Introduction to data visualisation

Data is everywhere. Over 90% of the world’s data has been created in the last 2 years alone and at the start of 2020 that was clocked at approximately 44 zettabytes of data swirling around our digital world. That’s a lot of data to try and make sense of.

What is Data Visualisation?

Data visualisation is the visual representation of information and data, and it allows us to turn very complex data into compelling, accessible, and understandable visualisations using a variety of graphic output such as maps, charts and infographics.

What are the Benefits of Data Visualisation?

As humans we process and store visual data better than any other type of data. In fact the human brain can process visual content 60 000 times faster than text. It makes sense then that as humans we find accessing and digesting data through visualisations easier than we would through tables or text documents.
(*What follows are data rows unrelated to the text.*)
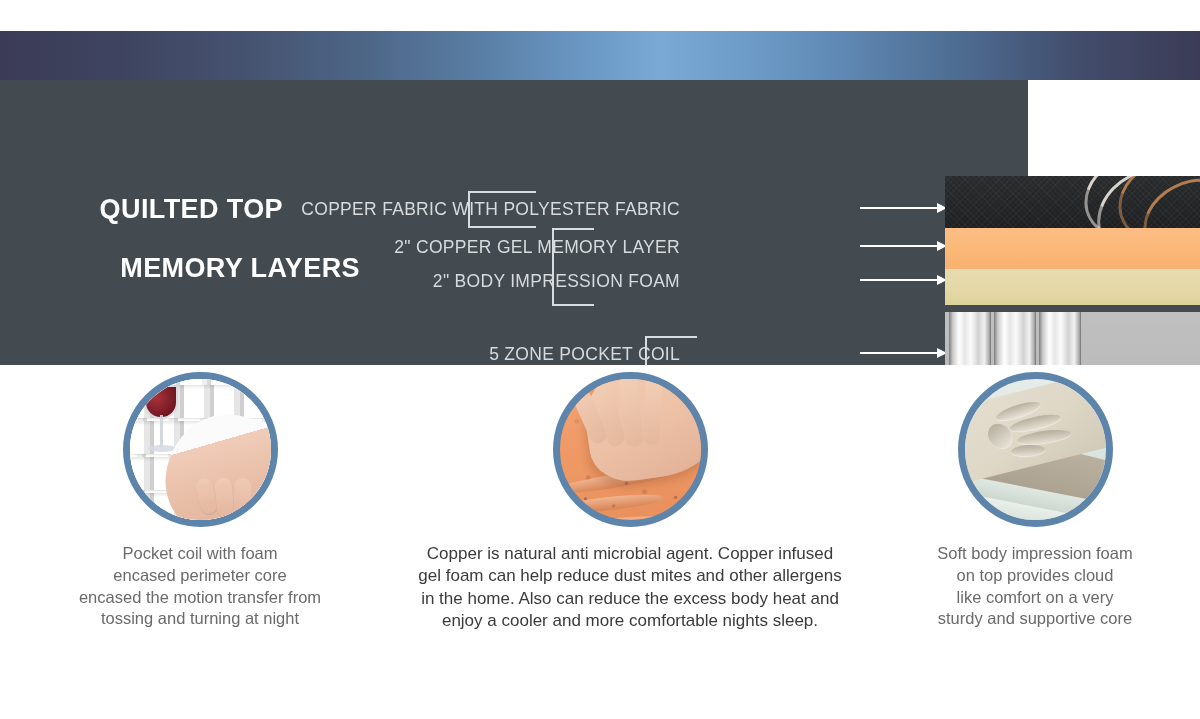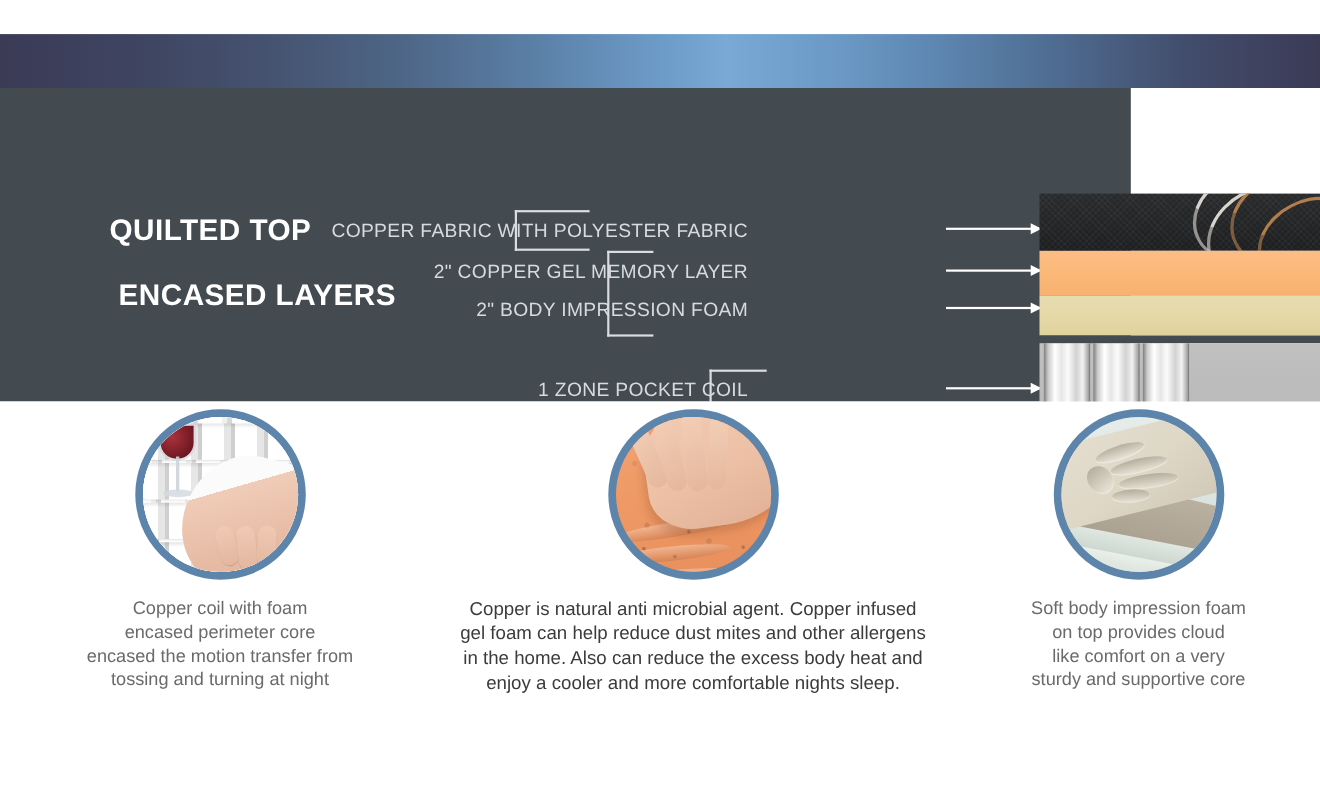--- a/index.html
+++ b/index.html
@@ -287,30 +287,30 @@
 <body>
 
 <div id="page">
 
   <div class="top-white"></div>
   <div class="banner"></div>
 
   <div class="panel">
 
     <div class="group-head" id="head-quilted">QUILTED TOP</div>
-    <div class="group-head" id="head-comfort">ENCASED LAYERS</div>
+    <div class="group-head" id="head-comfort">MEMORY LAYERS</div>
 
     <div class="bracket" id="bracket-1"></div>
     <div class="bracket" id="bracket-2"></div>
     <div class="bracket" id="bracket-3"></div>
 
     <div class="layer-label" id="lbl-fabric">COPPER FABRIC WITH POLYESTER FABRIC</div>
     <div class="layer-label" id="lbl-gel">2" COPPER GEL MEMORY LAYER</div>
     <div class="layer-label" id="lbl-body">2" BODY IMPRESSION FOAM</div>
-    <div class="layer-label" id="lbl-coil">1 ZONE POCKET COIL</div>
+    <div class="layer-label" id="lbl-coil">5 ZONE POCKET COIL</div>
     <div class="layer-label" id="lbl-foamenc">FOAM ENCASED</div>
 
     <div class="arrow" id="arrow-fabric"></div>
     <div class="arrow" id="arrow-gel"></div>
     <div class="arrow" id="arrow-body"></div>
     <div class="arrow" id="arrow-coil"></div>
     <div class="arrow" id="arrow-foamenc"></div>
 
     <div class="mattress">
       <div class="m-quilted">
@@ -345,21 +345,21 @@
           <span class="glass"></span>
           <span class="stem"></span>
           <span class="foot"></span>
           <span class="hand"></span>
           <span class="finger f1"></span>
           <span class="finger f2"></span>
           <span class="finger f3"></span>
         </div>
       </div>
       <div class="caption">
-        <span class="ln">Copper coil with foam</span>
+        <span class="ln">Pocket coil with foam</span>
         <span class="ln">encased perimeter core</span>
         <span class="ln">encased the motion transfer from</span>
         <span class="ln">tossing and turning at night</span>
       </div>
     </div>
 
     <div class="feature" id="feat-2">
       <div class="circle-wrap">
         <div class="circle c2">
           <span class="speck"></span>

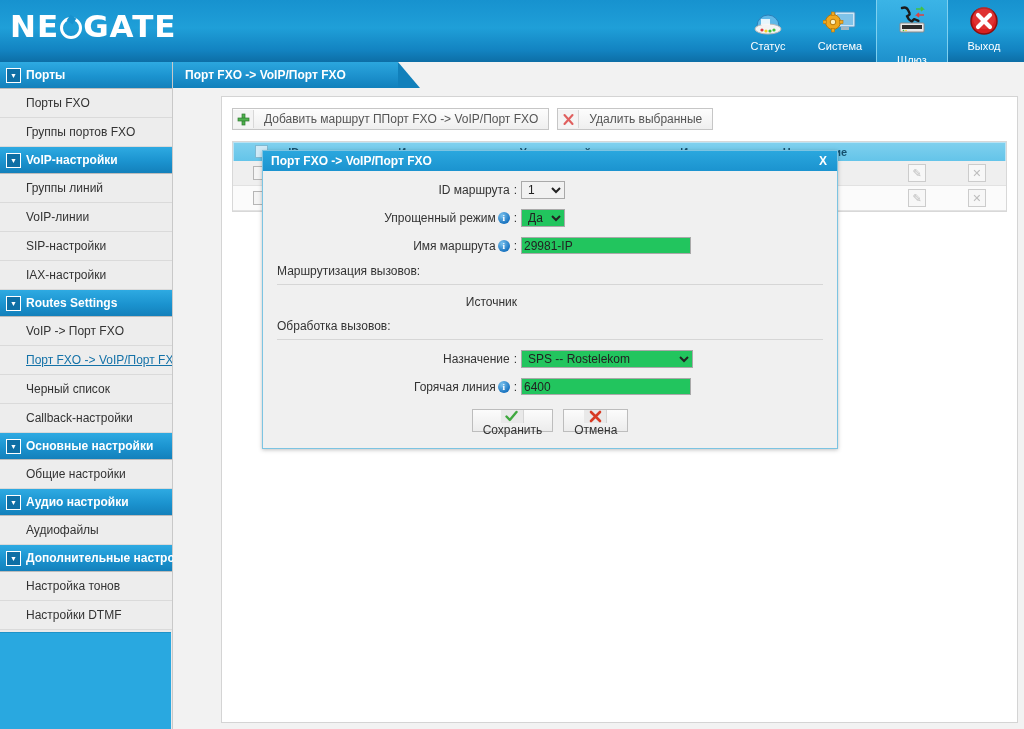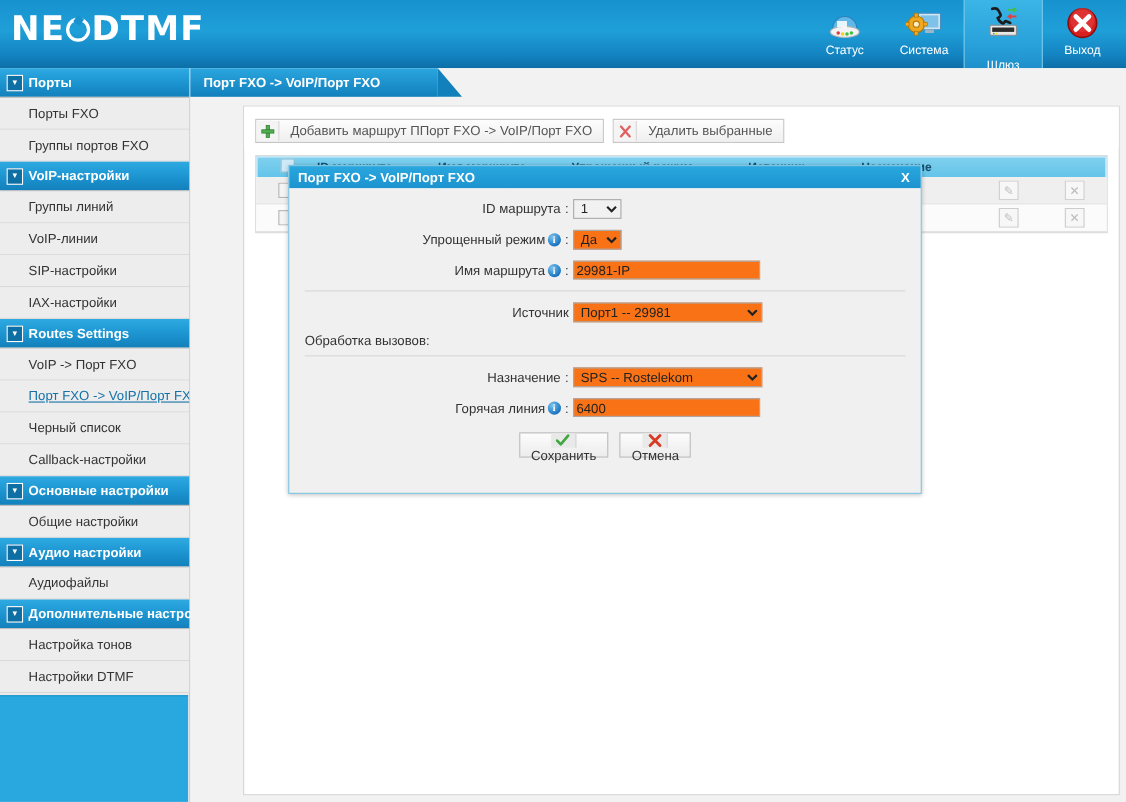--- a/index.html
+++ b/index.html
@@ -206,21 +206,21 @@
     width: 12px; height: 12px; border-radius: 50%;
     background: radial-gradient(circle at 35% 30%, #7bc3ef, #1a74c0 70%);
     color: #fff; font-size: 9px; font-weight: bold;
     display: inline-flex; align-items: center; justify-content: center;
     font-family: "Liberation Serif", serif;
     flex: none;
   }
   .fcolon { padding-left: 2px; }
   select.fsel, input.ftxt {
     font-family: "Liberation Sans", sans-serif; font-size: 12px;
-    border: 1px solid #a9a9a9; background: #f97316; color: #222;
+    border: 1px solid #a9a9a9; background: #22c55e; color: #222;
     height: 17px; box-sizing: border-box; padding: 0 2px;
   }
   select.fsel { height: 18px; }
   select.small { width: 44px; background:#f1f1f1; }
   select.small2 { width: 44px; }
   select.wide { width: 172px; }
   input.ftxt { width: 170px; height: 17px; }
   .sect {
     font-size: 12px; color: #333; margin: 2px 0 6px 0;
   }
@@ -237,21 +237,21 @@
   }
   .dbtn .btxt { padding: 0 10px; }
 </style>
 </head>
 <body>
 
 <div id="root">
 
   <div class="header">
     <div class="logo">
-      <span>NE</span><span class="ring"></span><span>DTMF</span>
+      <span>NE</span><span class="ring"></span><span>GATE</span>
     </div>
 
     <div class="navgroup">
 
       <div class="navitem">
         <div class="ico">
           <svg width="34" height="32" viewBox="0 0 34 32">
             <path d="M6 20 A11 11 0 0 1 28 20 Z" fill="#5fb8e8" stroke="#2a7fb8" stroke-width="1"></path>
             <ellipse cx="17" cy="23" rx="13" ry="5" fill="#f4f4f4" stroke="#b8b8b8"></ellipse>
             <circle cx="11" cy="24" r="1.6" fill="#e03b3b"></circle>
@@ -468,29 +468,27 @@
 
       <div class="frow">
         <div class="flabel">
           <span>Имя маршрута</span>
             <span class="infoi">i</span>
             <span class="fcolon">:</span>
         </div>
         <input class="ftxt" type="text" value="29981-IP" style="">
       </div>
 
+      <div class="sect">Маршрутизация вызовов:</div>
       <div class="hr"></div>
 
       <div class="frow">
         <div class="flabel">
           <span>Источник</span>
         </div>
-        <select class="fsel wide">
-          <option>Порт1 -- 29981</option>
-        </select>
       </div>
 
       <div class="sect">Обработка вызовов:</div>
       <div class="hr"></div>
 
       <div class="frow">
         <div class="flabel">
           <span>Назначение</span>
             <span class="fcolon">:</span>
         </div>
Data visualisation tells a story. It brings data to life. It allows us to drive actions and decisions and spot patterns, trends, and outliers.

What could be presented as an impenetrable spreadsheet can be visualised in a way that people can understand. It makes data accessible.

And data visualisation is not new. For centuries it has and continues to be used as an important tool to report on some of the most important stories and subjects in our history.

Whether its mapping our landscape to help ward off the threat of invasion or reporting on the outbreak of Covid-19 data visualisation has informed and educated for many years.

Common Types of Data Visualisation

Data and visualisation need to work together. It’s a delicate balance between form and function and there is a real skill in combining data analysis alongside great storytelling. Picking the right type of visualisation is imperative to conveying the story of your data. To find out more about the different types of data visualisation commonly used today then please click here.

Data visualisation is the most important step when telling a story with data. The way we present our findings is fundamental to the decisions and observations that can then be drawn from it.

It makes data accessible. It makes data make sense.